Rodion ghosted a half-transparent slope marker on the floor overlay.
<Recommend lure to sloped lip; friction loss will magnify error.>
The Hound swerved toward that lip, paws finding the green dots Rodion had already planted earlier. The pack followed, plates still kissing plates, mandibles clicking with ugly hunger.
Scurabon darted into a seam between plates—fast in, faster out. A pinch of bone powder dusted the inside joint. The first beetle squealed with a high, metal-on-teeth noise. Its front legs stuttered. The second beetle behind bumped it, not hard, just enough. The third corrected and made the angle worse. Their neat line turned into almost-neat, and in this place, almost-neat meant doom.
Workers salted the floor with mint dust in a dotted pattern that refused to become a lane. The beetles hated the smell. Each plate edge rose an unnecessary millimeter. Tiny mistakes, stacked.
"Give half-step," Thalatha called. "Bleed their push."
The Sentinel took the first ram on the coffin-door, feet sliding half a shoe, shield angling just enough to redirect, not block. The force bled sideways into stone that knew how to swallow it. The sound was a dull thud, not a clap. Good.
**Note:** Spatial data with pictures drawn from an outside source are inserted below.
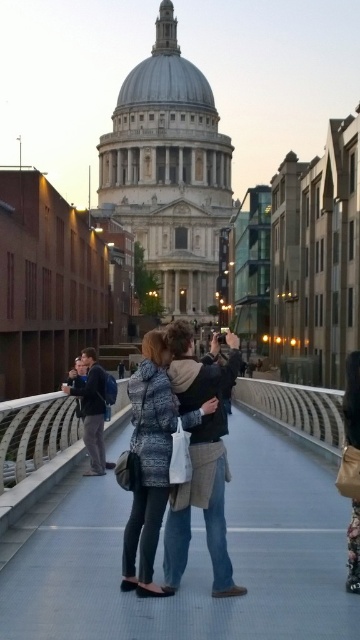
In the scene shown: Can you confirm if denim jacket at center is positioned below dark blue jacket at center?

No, denim jacket at center is not below dark blue jacket at center.

Between denim jacket at center and dark blue jacket at center, which one is positioned lower?

dark blue jacket at center is below.

Does point (227, 468) come closer to viewer compared to point (101, 394)?

Yes, it is in front of point (101, 394).

Locate an element on the screen. The image size is (360, 640). denim jacket at center is located at coordinates (200, 456).

Can you confirm if smooth concrete bridge at center is positioned above dark blue jacket at center?

Incorrect, smooth concrete bridge at center is not positioned above dark blue jacket at center.

Can you confirm if smooth concrete bridge at center is positioned to the right of dark blue jacket at center?

Yes, smooth concrete bridge at center is to the right of dark blue jacket at center.

Is point (196, 525) behind point (91, 388)?

No, (196, 525) is in front of (91, 388).

The width and height of the screenshot is (360, 640). I want to click on smooth concrete bridge at center, so click(x=189, y=557).

Who is shorter, smooth concrete bridge at center or denim jacket at center?

smooth concrete bridge at center is shorter.

Describe the element at coordinates (189, 557) in the screenshot. I see `smooth concrete bridge at center` at that location.

The width and height of the screenshot is (360, 640). What are the coordinates of `smooth concrete bridge at center` in the screenshot? It's located at click(x=189, y=557).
"Second wave in two and a half," Mikhailis breathed. He raised his fingers and counted silently—not one-two-three; three-five-two, like a joke only a stone would laugh at.
Two beetles found the grease trench the workers had poured without being told. It looked like wet stone. It wasn’t. They slipped and dropped into it like heavy bowls into a drawer. Three more tried to pile in. The Sentinel released the stored shove it had been drinking since the first impact. The shove hit the pile at just the wrong, perfect angle. Plates wedged. Mandibles stuck. The pack became furniture.
"Rear pair," Thalatha said. "Quiet legs. Odd counts."